== 本文 ==
【日中もし戦わば】新たな日米共同海軍打撃構想について

エアシーバトル構想では、繰り返しになりますが、作戦当初の防勢作戦では

中国のミサイル攻撃からの損害を回避するため、

アメリカ海空軍は第二列島線以遠に退避することになります。

 そのかわり、電子戦による盲目化作戦や水中の作戦などで中国軍の行動の自由を奪い、

また潜水艦戦力を漸減しつつ、攻勢の機会をうかがいます。

ただし、中国本土への攻撃についてアメリカは「懲罰的抑止力」として捉えており、

軍事的に合理的でも、政治的判断で本土への攻撃は行われない可能性があります。

 こうして米中が様々なやりとりを行う一方で、日本が自分の国の命運を

自分で決めることができないのは、大いに問題があると思います。

 アメリカは日本の同盟国ですが、だからといって日本を守るため、

わざわざリスクを冒して中国本土まで攻撃してくれるとは限りません。

 中国は第一列島線の国々を短期決戦で占領しようと試みるはずですが、

アメリカは「長期戦に持ち込んで中国を疲弊させ、長期戦に持ち込む」と言う考え方を、

エアシーバトル構想の中で提示しています。

 そのため、日本は自らの国の防衛を自らで決着させる力をもたなければなりません。

 こうした日米間の思惑の違いを同時に解決できるアイディアと言うべきものが、

アメリカ海軍大学で2012年に発表された「海上制限戦争戦略」に見ることができます。

WaSS構想では、核戦争への発展を避けるため、中国本土への攻撃は行わずに

紛争を海洋に限定させると述べられています。

 遠隔地における中国の海上交通路を遮断しつつ、中国の軍港や商業港に機雷を敷設し、

さらに東アジア諸国に向けた友好的な交通路を確保しながら、封鎖水域を設定して

その中にある中国の商船を撃沈します。

さらにこれに連携して、中国に取って象徴的な1部の艦艇と核ミサイル発射型の

原子力潜水艦を除き、すべての中枢となる艦艇と潜水艦を沈めると言うものが、

WaSS構想のあらましです。
===
== 表示情報 ==
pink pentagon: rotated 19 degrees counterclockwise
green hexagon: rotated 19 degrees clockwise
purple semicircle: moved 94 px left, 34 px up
===
== 表示情報 ==
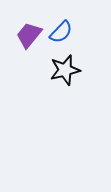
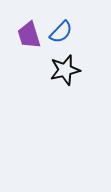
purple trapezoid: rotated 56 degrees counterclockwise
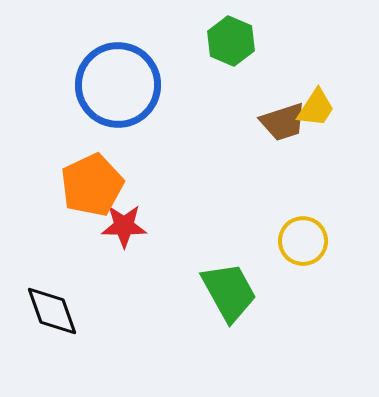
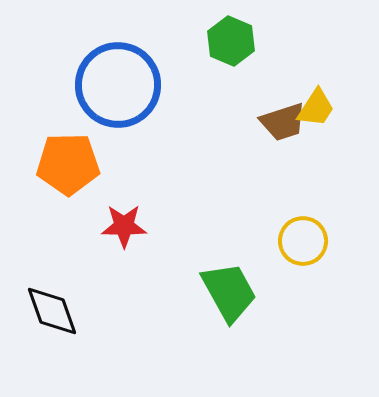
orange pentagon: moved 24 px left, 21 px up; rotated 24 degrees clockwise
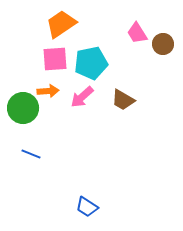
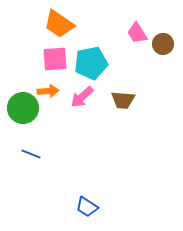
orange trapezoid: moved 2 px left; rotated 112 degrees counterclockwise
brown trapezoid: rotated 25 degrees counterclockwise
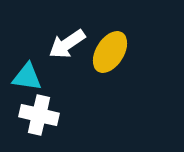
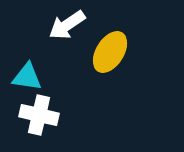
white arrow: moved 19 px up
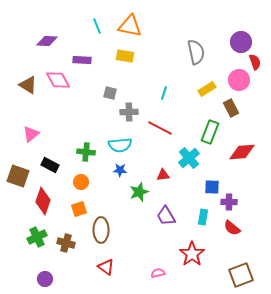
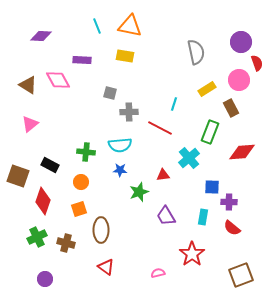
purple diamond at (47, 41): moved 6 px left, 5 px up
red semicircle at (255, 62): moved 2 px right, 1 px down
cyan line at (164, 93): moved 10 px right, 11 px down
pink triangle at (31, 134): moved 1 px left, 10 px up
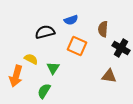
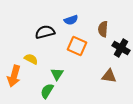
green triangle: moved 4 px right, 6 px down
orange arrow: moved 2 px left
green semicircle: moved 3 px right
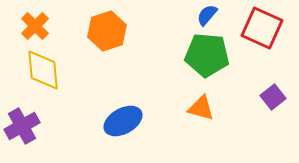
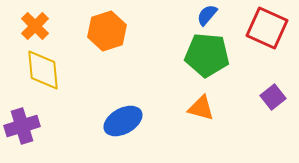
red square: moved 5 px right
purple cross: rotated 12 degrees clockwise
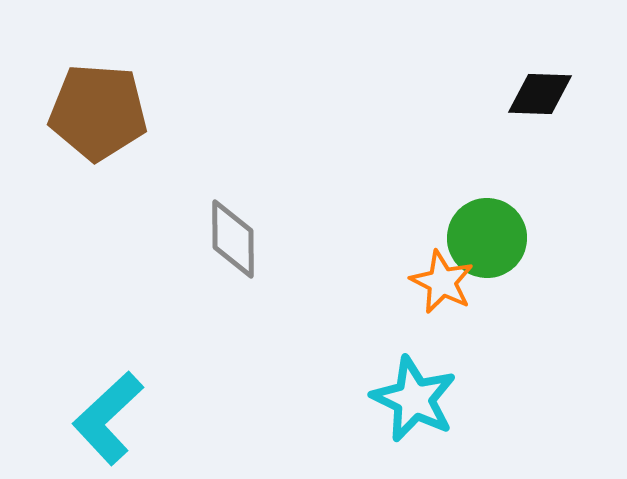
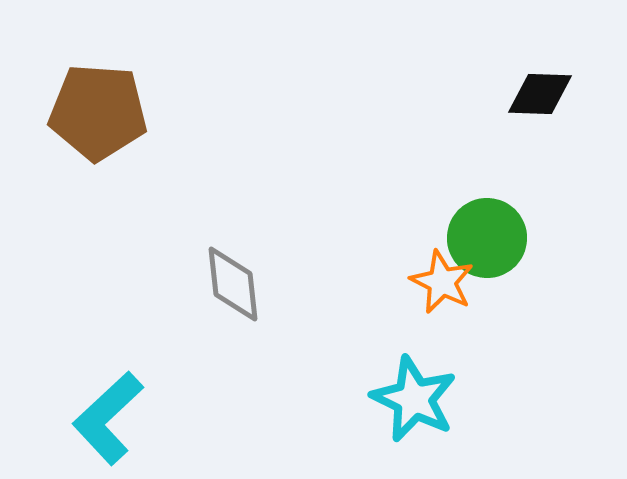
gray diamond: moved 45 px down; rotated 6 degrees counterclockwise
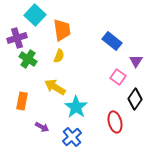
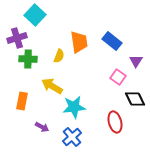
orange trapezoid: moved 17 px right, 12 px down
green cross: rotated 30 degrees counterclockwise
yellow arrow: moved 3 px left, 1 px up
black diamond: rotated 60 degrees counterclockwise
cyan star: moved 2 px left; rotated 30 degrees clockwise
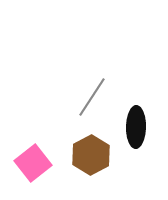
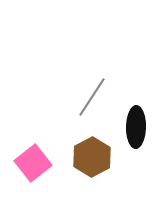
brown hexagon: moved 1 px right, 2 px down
===
== 表示情報 ==
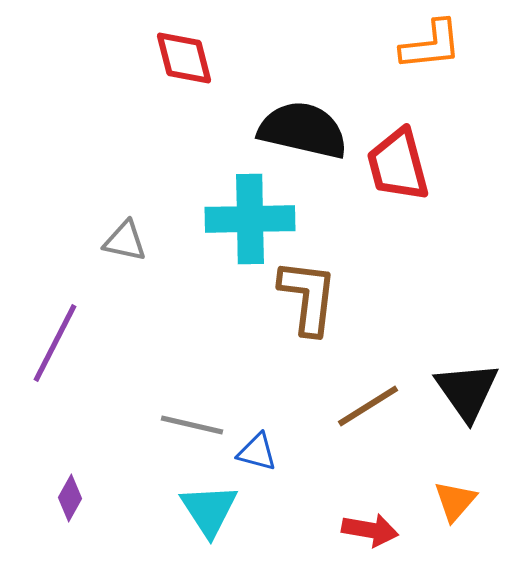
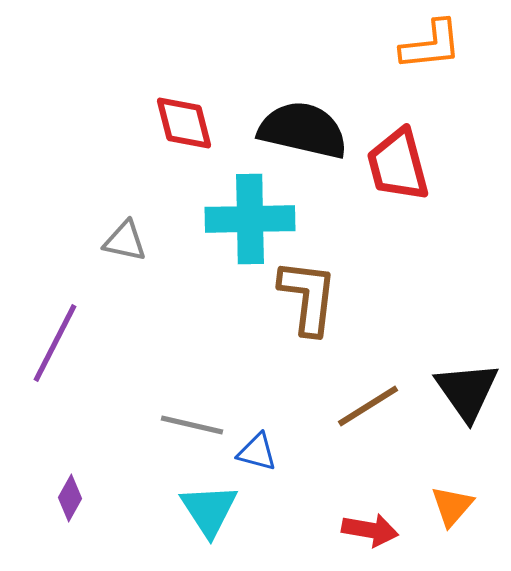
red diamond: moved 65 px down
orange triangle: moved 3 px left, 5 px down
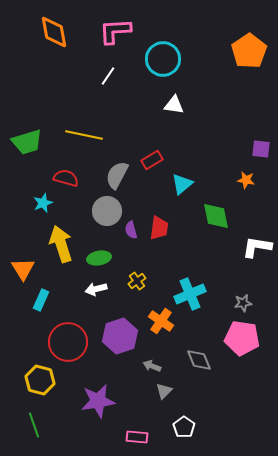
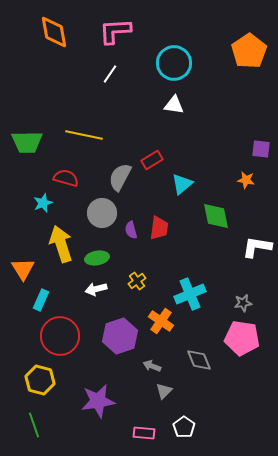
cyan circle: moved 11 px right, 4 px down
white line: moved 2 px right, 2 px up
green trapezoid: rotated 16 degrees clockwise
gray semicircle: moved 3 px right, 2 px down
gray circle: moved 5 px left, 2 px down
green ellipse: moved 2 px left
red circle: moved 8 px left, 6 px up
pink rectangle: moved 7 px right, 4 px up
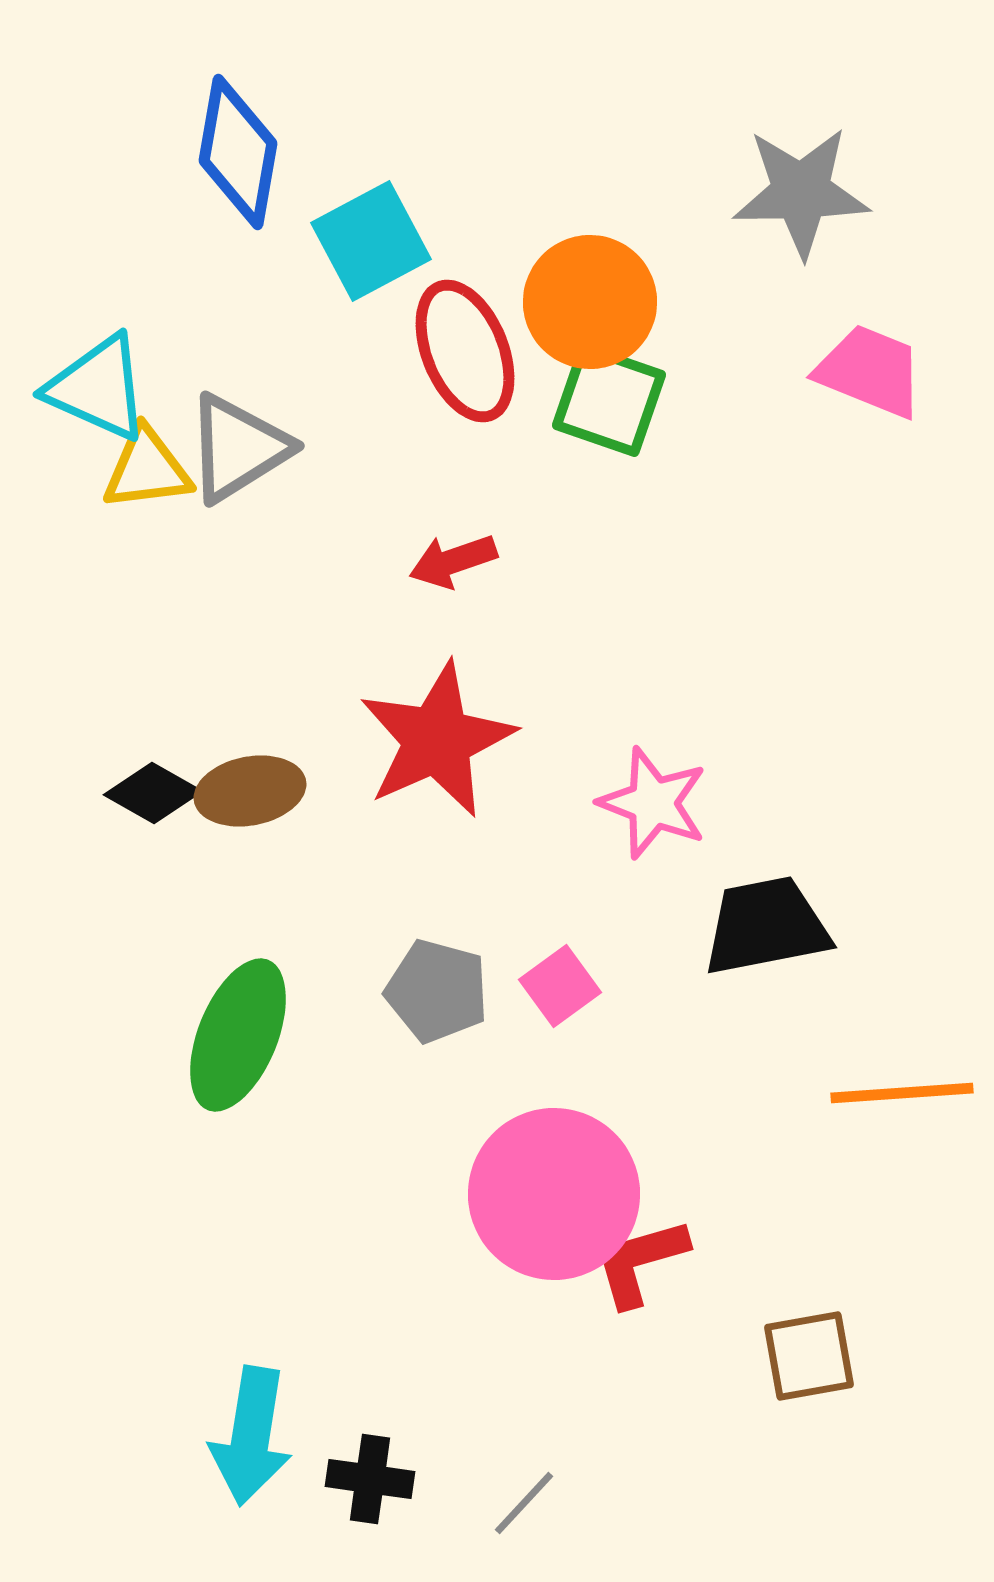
===
> _課題の概要_
本文によると、「海上制限戦争戦略」はどこで、何年に発表されましたか？ これらの項目は、本文とは別の出典から取られています。

> _解答_
アメリカ海軍大学で2012年に発表されました。